Libya’nın şu anda yaşadığı tüm sorunların, NATO’nun BM Güvenlik Konseyi’ne rağmen, kararlarını açıkça ihlal ederek Muammer Kaddafi rejimini devirmek için Libya’ya doğrudan askeri saldırıda bulunduğu 2011’de başladığını hatırlatmama izin verin. Muammer Kaddafi, dönemin ABD Dışişleri Bakanı Hillary Clinton’ın sevinç eşliğinde vahşice öldürülmüştü ve bu bir gurur kaynağıymış gibi canlı yayında gösterilmişti. Ürkütücüydü. O günden beri biz ve Libya’nın komşuları, NATO tarafından yıkılan Libya’yı bir devlet olarak onarmak isteyen herkes, bir tür uluslararası süreç başlatmaya çalışıyoruz. Birçok deneme oldu, Paris, Palermo, Abu Dabi’de konferanslar yapıldı. 2015’te Süheyrat anlaşması yapıldı. Birçok şey oldu. Uzun bir süre boyunca, çoğu dış aktör, seçtikleri tek bir siyasi güçle işbirliği yapmaya çalıştı. Biz en baştan bu yaklaşımı reddettik ve mevcut bağlantılarımızı ve geçmiş bağlarımızı dikkate alarak, Devlet Başkanlığı Konseyi ve Ulusal Mutabakat Hükümeti’nin bulunduğu Trablus olsun, Temsilciler Meclisi’nin bulunduğu Tobruk olsun, Libya'da istisnasız tüm siyasi güçlerle çalışmaya başladık.

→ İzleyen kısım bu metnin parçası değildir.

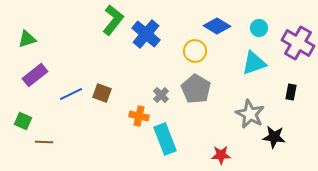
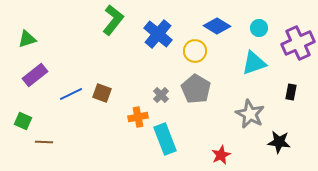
blue cross: moved 12 px right
purple cross: rotated 36 degrees clockwise
orange cross: moved 1 px left, 1 px down; rotated 24 degrees counterclockwise
black star: moved 5 px right, 5 px down
red star: rotated 24 degrees counterclockwise
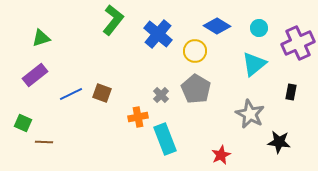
green triangle: moved 14 px right, 1 px up
cyan triangle: moved 1 px down; rotated 20 degrees counterclockwise
green square: moved 2 px down
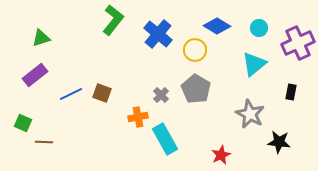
yellow circle: moved 1 px up
cyan rectangle: rotated 8 degrees counterclockwise
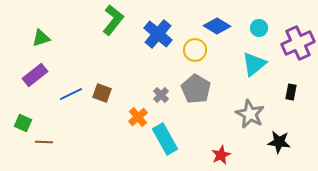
orange cross: rotated 30 degrees counterclockwise
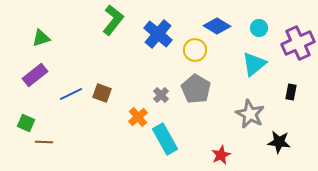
green square: moved 3 px right
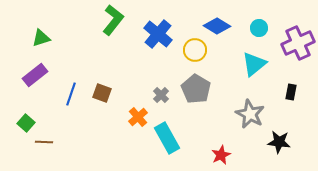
blue line: rotated 45 degrees counterclockwise
green square: rotated 18 degrees clockwise
cyan rectangle: moved 2 px right, 1 px up
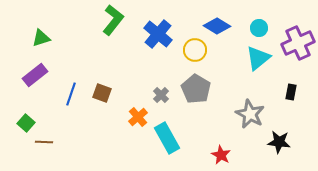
cyan triangle: moved 4 px right, 6 px up
red star: rotated 18 degrees counterclockwise
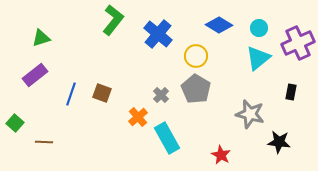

Çeşitli grupların tüm liderleri defalarca Rusya’ya geldi. Libya Ulusal Ordusu komutanı Hafter ve Ulusal Mutabakat Hükümeti Başkanı Serrac arasında ikili görüşme organize etmeye çalıştık, onlar bu yılın başında Berlin konferansı öncesinde Moskova’ya geldi. Büyük ölçüde Türk mevkidaşlarımızla, Mısır ve BAE’li meslektaşlarımızla yaptığımız bu çabalar sayesinde, Berlin konferansının başarısını büyük ölçüde sağlayan teklifler hazırladık. Alman meslektaşlarımız da bu konferans için birkaç ay hazırlık yaptı. Konferansta önemli bir beyanname kabul edildi, bu beyanname daha sonra BM Güvenlik Konseyi tarafından onaylandı. Ne yazık ki, o aşamada, uluslararası toplum tarafından geliştirilen fikirlerin Libyalı gruplar tarafından onaylanması konusuna çok az önem verildi. Bazı partnerlerimiz, Berlin Konferansı ve Güvenlik Konseyi tarafından temsil edilen uluslararası topluluk bir karar alır almaz sadece Libyalı taraflara bunu kabul ettirme işi kalacağını düşündü, buna göre hareket etti. Şimdiki durum, böyle bir yaklaşımın yanlış olduğu konusunda uyardığımızda haklı olduğumuzu kanıtlıyor, çünkü her şey, Berlin’de kabul edilen bu anlaşmaların Libyalı gruplar tarafından sonuna kadar işlenmediği gerçeğine takıldı."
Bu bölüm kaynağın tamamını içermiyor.